L3Harris specializes in defense and information technology and until recently was known as Harris Corporation. The name change from Harris to L3Harris was the result of a reverse triangular merger it executed over 2018 and 2019 whereby its subsidiary, Leopard Merger Sub, merged with its target, L3 Technologies.

In 2008, Harris and GSE combined forces to develop an oil sands heavy oil recovery process. In addition to yielding intellectual property relating to the process’s corresponding radio frequency heating technology, the collaboration resulted in a consulting agreement that would have extended through December 31, 2022. Under the consulting agreement, GSE provided its specialized infrastructure and energy consulting services on call and assigned all its rights to intellectual property developed under the agreement to Harris. In return, GSE received base pay and the right of first refusal for 10% of the direct labor workshare of Harris’s radio frequency heating projects.

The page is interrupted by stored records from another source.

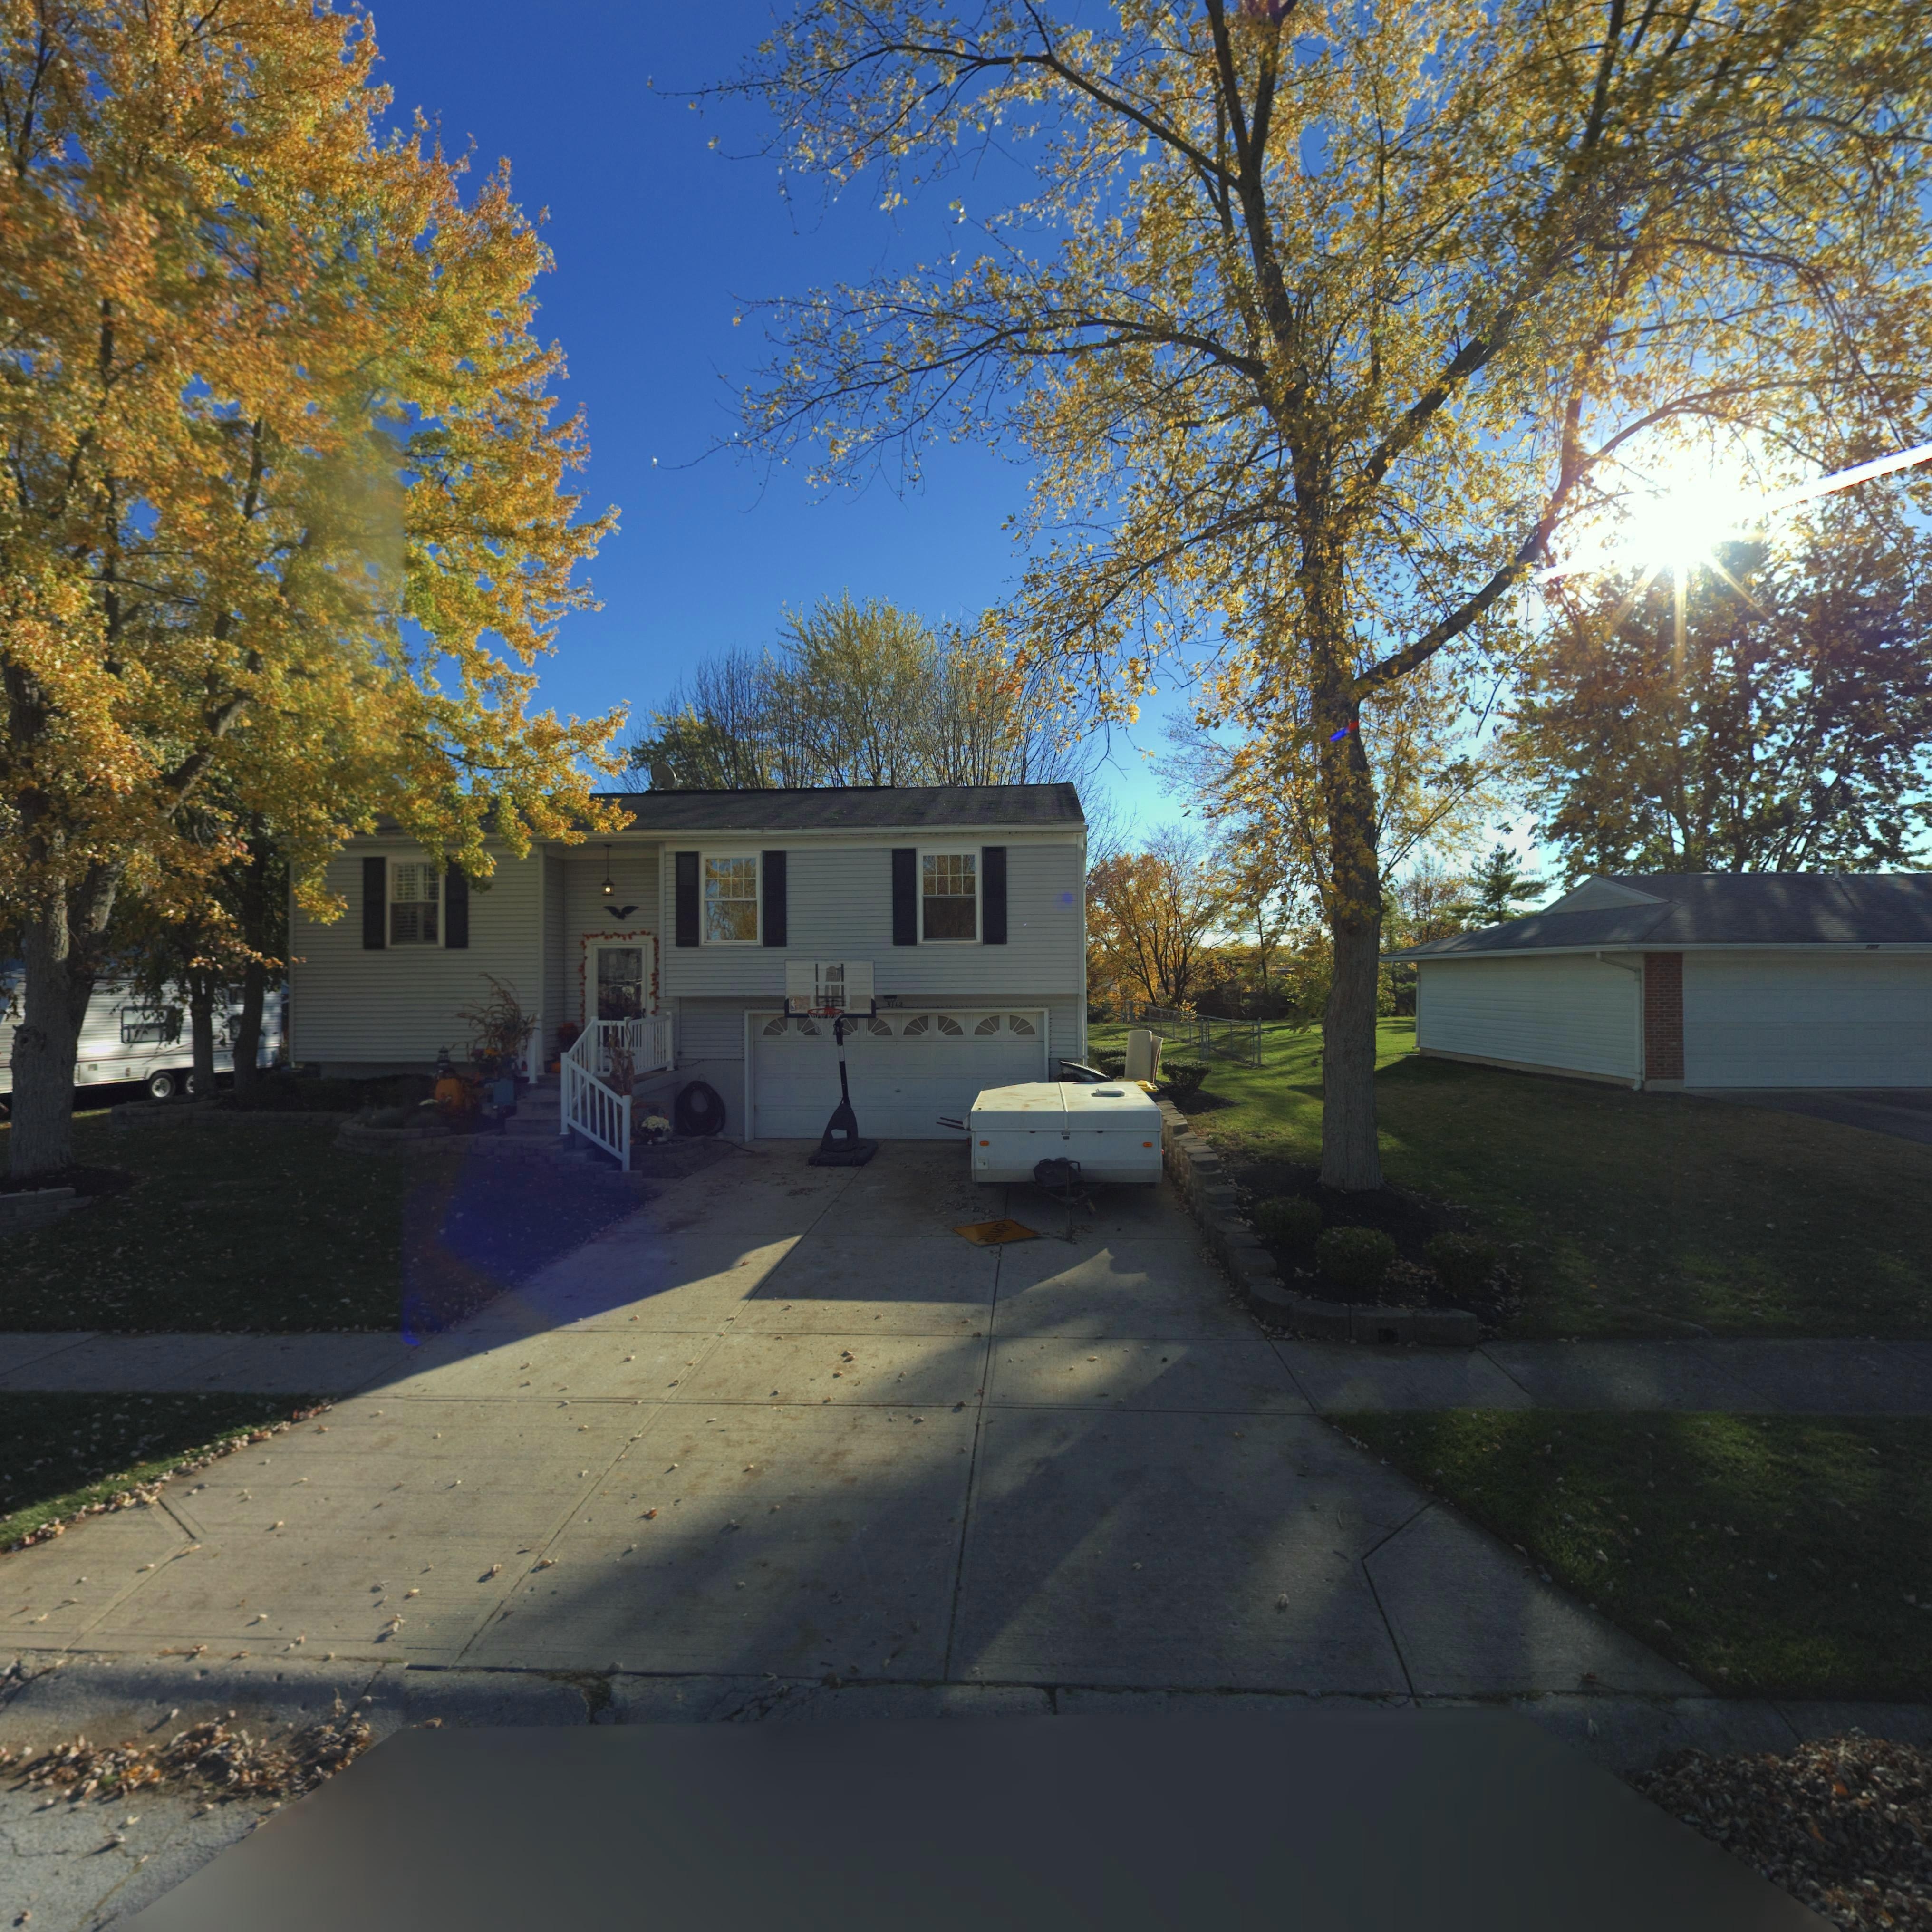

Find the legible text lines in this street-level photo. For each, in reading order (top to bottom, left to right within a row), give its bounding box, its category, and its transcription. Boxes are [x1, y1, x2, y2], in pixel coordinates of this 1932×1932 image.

[1865, 944, 1881, 949] StreetNumber: 5***
[887, 1001, 903, 1007] StreetNumber: 5112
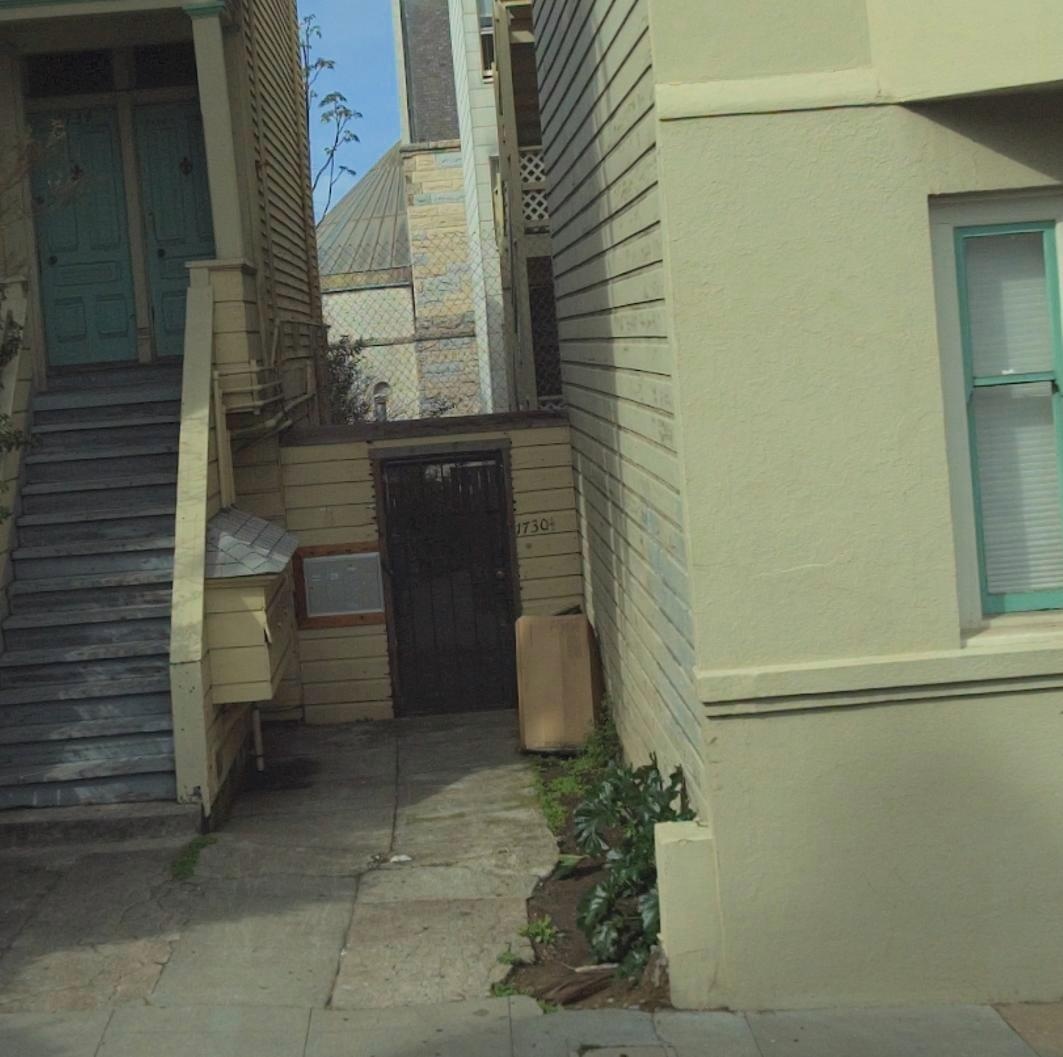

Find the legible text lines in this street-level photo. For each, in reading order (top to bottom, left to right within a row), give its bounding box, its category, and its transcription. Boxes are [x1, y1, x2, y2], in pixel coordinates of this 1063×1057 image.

[62, 107, 96, 128] StreetNumber: *34
[514, 514, 559, 538] StreetNumber: 1730 1/2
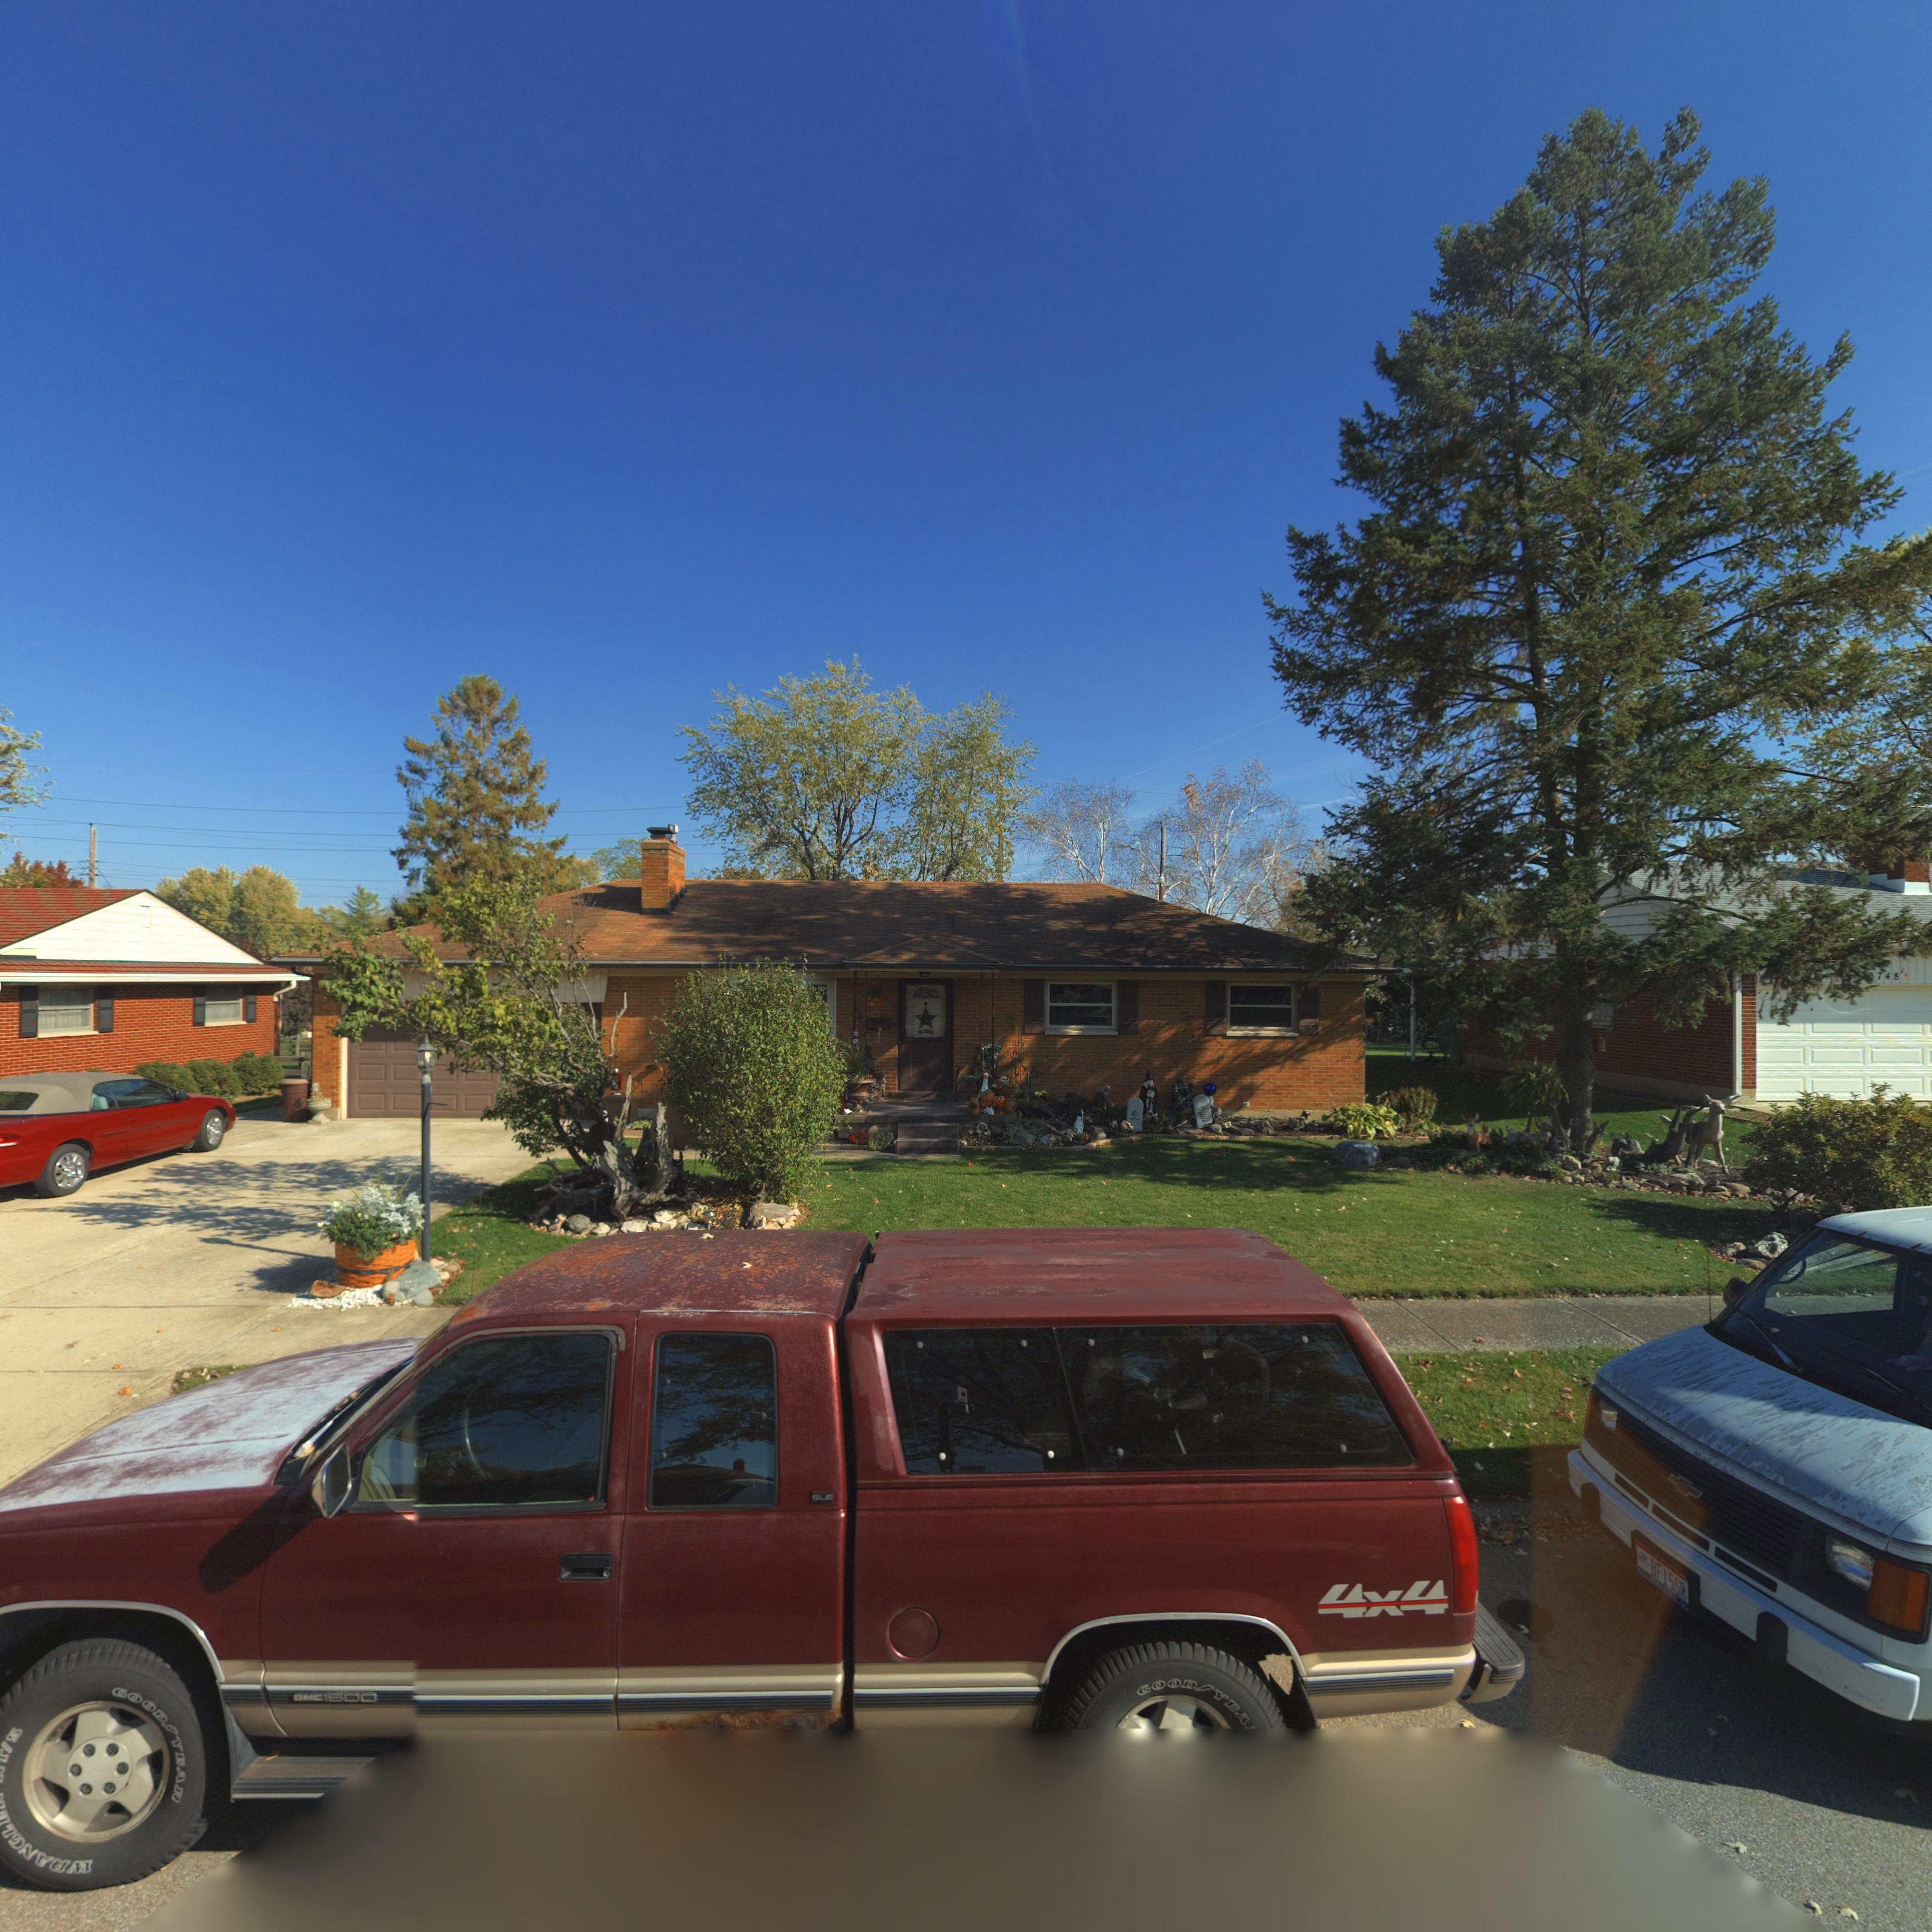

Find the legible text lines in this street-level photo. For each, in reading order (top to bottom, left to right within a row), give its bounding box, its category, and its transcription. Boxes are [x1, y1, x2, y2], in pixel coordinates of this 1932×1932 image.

The consulting agreement also included several payment conditions to benefit GSE or mitigate its risk. GSE believed that the Harris-L3 merger triggered the following condition to the tune of $4 million:

6.b. Payments calculation for the following to be 3% of market capitalization, capped at $4M:


  1. in the event the IP is sold, merged or transferred and the primary basis of the sale is not the IP.

GSE argued that the intellectual property relevant to the consulting agreement had “merged” because the Harris-L3 plan of merger addressed that intellectual property and included it in the merger. GSE therefore issued a $4 million invoice to L3Harris.

L3Harris rejected the invoice, arguing that while the plan of merger addressed the relevant intellectual property, the relevant language declared that the merger would have no effect on Harris and L3’s respective ownership interests: “all such rights will survive unchanged after the consummation of the [merger].” According to L3Harris, ownership of the relevant intellectual property did not change through the merger. Not long after rejecting GSE’s invoice, L3Harris also shut down its radio frequency heating program.

GSE subsequently filed a lawsuit alleging breach of contract, and the parties filed competing summary judgment motions. GSE maintained its position that it was owed $4 million but also argued that if the district court found the payment provision ambiguous then it should consider testimony from those who brokered the agreement demonstrating that a corporate merger was sufficient to trigger payment. L3Harris argued that the provision was unambiguous and thus Florida law prohibited considering extrinsic evidence. L3Harris also argued that its merger didn’t involve anything that triggered payment (i.e., the relevant intellectual property was not sold, merged or transferred).